Despite the essential functions of glucagon little is known about how blood glucose controls the release of the hormone. By utilizing advanced microscopy techniques to measure different signalling molecules in alpha cells, researchers at Uppsala university have discovered a new regulatory mechanism.
The release of almost all hormones is triggered when the concentration of calcium ions increases beneath the cell membrane. In alpha cells, however, the calcium levels are already increased irrespective of whether the glucose concentration is low or high. So even if calcium is required for glucagon to be released, it seems that another signal is controlling how much of the hormone is secreted.

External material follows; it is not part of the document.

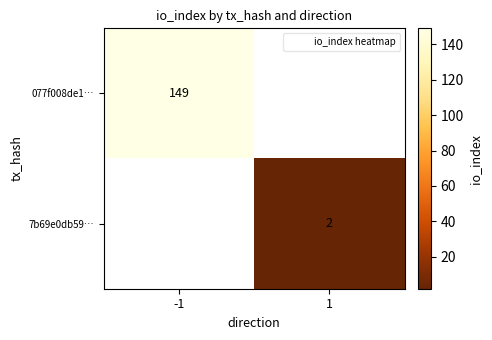

True or false: 7b69e0db59… has a value of 3 at 1.

False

When the researchers measured the signalling molecule cyclic adenosine monophosphate (cAMP), which by itself cannot trigger hormone release but which amplifies the effects of calcium, it was discovered that glucose influences the cAMP levels in a manner that correspond to glucagon secretion.
By fixing cAMP levels constantly high in the cells, the regulatory effect of glucose could be prevented. The discovery that blood glucose controls glucagon release by direct effects on alpha cell cAMP is important because it may lead to new possibilities to improve glucose control in diabetes patients.